On a route that led him directly past the Abigail Adams. A building he’d never paid the least attention to before earlier that evening.
Before his unexpected interlude with the amazing Miss Dunaway. With her challenging emerald eyes and her softly clinging scent, which had teased him through the dinner party and still danced in his imagination.
But he had barely made it through the front door when Pembridge appeared at his elbow, a slight hitch to his aging gait.r />
“Good evening, my lord.” Pembridge handed Ross a folder and a pasteboard box, his neatly trimmed gray brows drawn together. “This came for you.
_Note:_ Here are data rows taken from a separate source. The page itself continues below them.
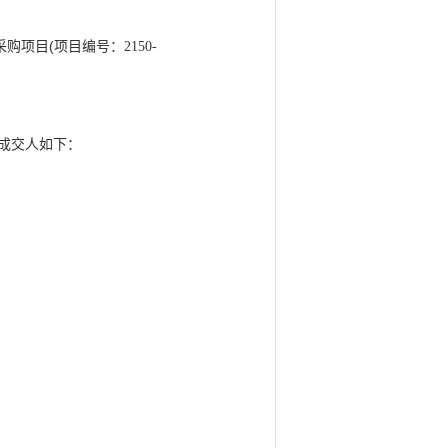
项目(项目编号：
采购
2150-
成交人如下：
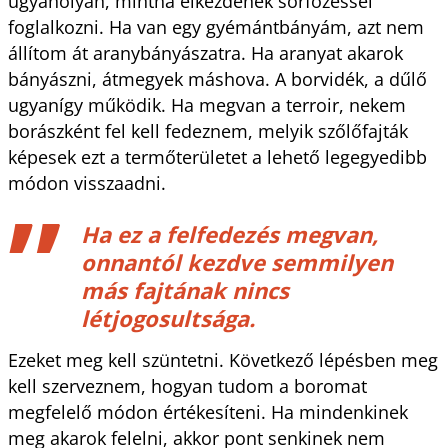
ugyanolyan, mintha elkezdenék sörfőzéssel
foglalkozni. Ha van egy gyémántbányám, azt nem
állítom át aranybányászatra. Ha aranyat akarok
bányászni, átmegyek máshova. A borvidék, a dűlő
ugyanígy működik. Ha megvan a terroir, nekem
borászként fel kell fedeznem, melyik szőlőfajták
képesek ezt a termőterületet a lehető legegyedibb
módon visszaadni.
Ha ez a felfedezés megvan,
onnantól kezdve semmilyen
más fajtának nincs
létjogosultsága.
Ezeket meg kell szüntetni. Következő lépésben meg
kell szerveznem, hogyan tudom a boromat
megfelelő módon értékesíteni. Ha mindenkinek
meg akarok felelni, akkor pont senkinek nem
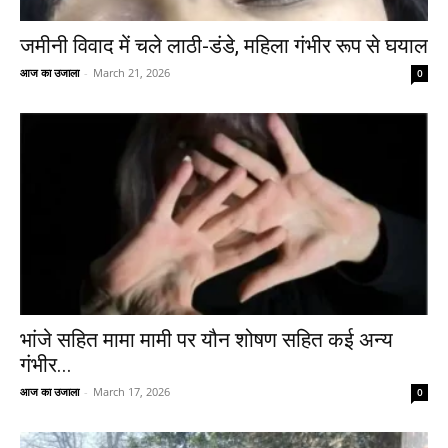
जमीनी विवाद में चले लाठी-डंडे, महिला गंभीर रूप से घयाल
आज का उजाला
-
March 21, 2026
0
भांजे सहित मामा मामी पर यौन शोषण सहित कई अन्य
गंभीर...
आज का उजाला
-
March 17, 2026
0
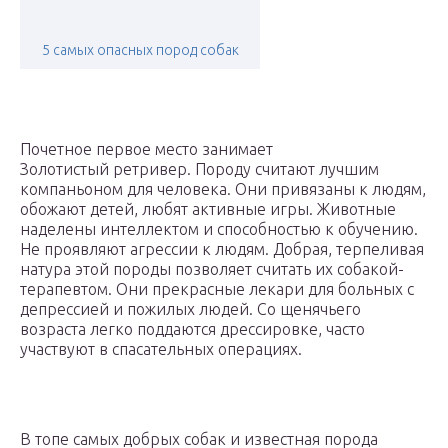
5 самых опасных пород собак
Почетное первое место занимает
Золотистый ретривер. Породу считают лучшим
компаньоном для человека. Они привязаны к людям,
обожают детей, любят активные игры. Животные
наделены интеллектом и способностью к обучению.
Не проявляют агрессии к людям. Добрая, терпеливая
натура этой породы позволяет считать их собакой-
терапевтом. Они прекрасные лекари для больных с
депрессией и пожилых людей. Со щенячьего
возраста легко поддаются дрессировке, часто
участвуют в спасательных операциях.
В топе самых добрых собак и известная порода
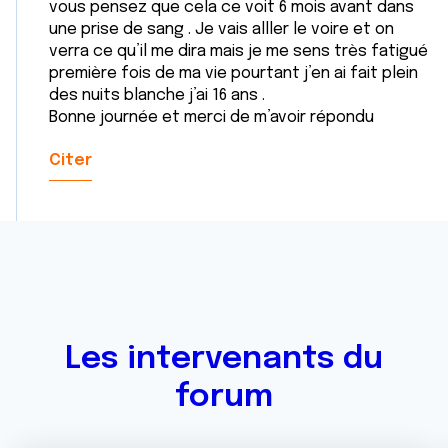
vous pensez que cela ce voit 6 mois avant dans
une prise de sang . Je vais alller le voire et on
verra ce qu’il me dira mais je me sens très fatigué
première fois de ma vie pourtant j’en ai fait plein
des nuits blanche j’ai 16 ans .
Bonne journée et merci de m’avoir répondu
Citer
Les intervenants du
forum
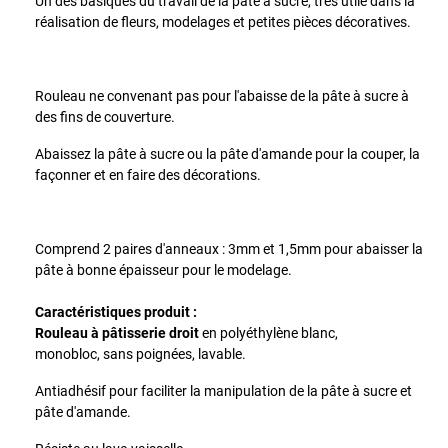
Un des basiques du travail de la pâte à sucre, très utile dans la
réalisation de fleurs, modelages et petites pièces décoratives.
Rouleau ne convenant pas pour l'abaisse de la pâte à sucre à
des fins de couverture.
Abaissez la pâte à sucre ou la pâte d'amande pour la couper, la
façonner et en faire des décorations.
Comprend 2 paires d'anneaux : 3mm et 1,5mm pour abaisser la
pâte à bonne épaisseur pour le modelage.
Caractéristiques produit :
Rouleau à pâtisserie droit
en polyéthylène blanc,
monobloc, sans poignées, lavable.
Antiadhésif pour faciliter la manipulation de la pâte à sucre et
pâte d'amande.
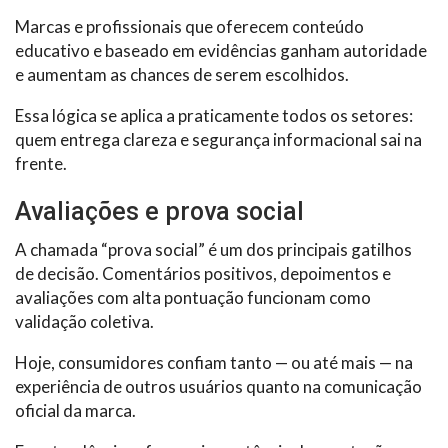
Marcas e profissionais que oferecem conteúdo
educativo e baseado em evidências ganham autoridade
e aumentam as chances de serem escolhidos.
Essa lógica se aplica a praticamente todos os setores:
quem entrega clareza e segurança informacional sai na
frente.
Avaliações e prova social
A chamada “prova social” é um dos principais gatilhos
de decisão. Comentários positivos, depoimentos e
avaliações com alta pontuação funcionam como
validação coletiva.
Hoje, consumidores confiam tanto — ou até mais — na
experiência de outros usuários quanto na comunicação
oficial da marca.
From the Lord Mayor’s office.”
“Thank you, Pembridge, but you didn’t have to stay up and wait for me. You could have left it in my rooms.”
“Just as well, sir. I was awake anyway.” Day or night for the last fifteen years, the prescient old man had always been ten steps ahead of him. “Anything else, sir?”
“To bed with you, Pembridge. Good night.” Ross watched the elderly man, worried to see that he seemed to have grown shorter in the last year, slower. He’d have to bring it up to Jared and Drew.
But not tonight. He wanted to take a moment to study the Lord Mayor’s report to see if there was anything he could add to the Wallace case. Although how his own specialty—gathering and analyzing data from naval fleets around the world—could help a local kidnapping investigation, he couldn’t imagine. But he’d promised to try.
His shoulder aching and stiff, Ross left the members’ area of the club and was just starting downstairs into the elaborate catacombs of the highly secret Factory when he heard footsteps behind him.
“Hold up there, Ross!”
“Drew! What the devil are you doing here? What happened to attending the theatre with your wife and that pack of Swedish royalty?”
“We did. But we came home to a note from the Lord Mayor, pleading with me to help you quietly investigate Lady Wallace’s disappearance.” Drew went ahead of Ross into the evidence lab and turned up the gaslight at the door sconce.
“Callis is determined to keep this out of the press for as long as he can,” Ross said. “Seems to think the London season will be ruined by this spate of crimes against the aristocracy.”
“The very reason Caro insisted I join the search. Because of the two women who vanished earlier this year.”
“Did she know them? Or Lady Wallace?”
“No. But, you know Caro. A woman who understands the importance of keeping secrets. I came because it was the only way to keep her from joining the investigation herself.”
“Then let’s get to it.” Ross handed Drew the thin Wallace report then dropped the pasteboard box onto the table. “Does it say who first noticed the lady missing?”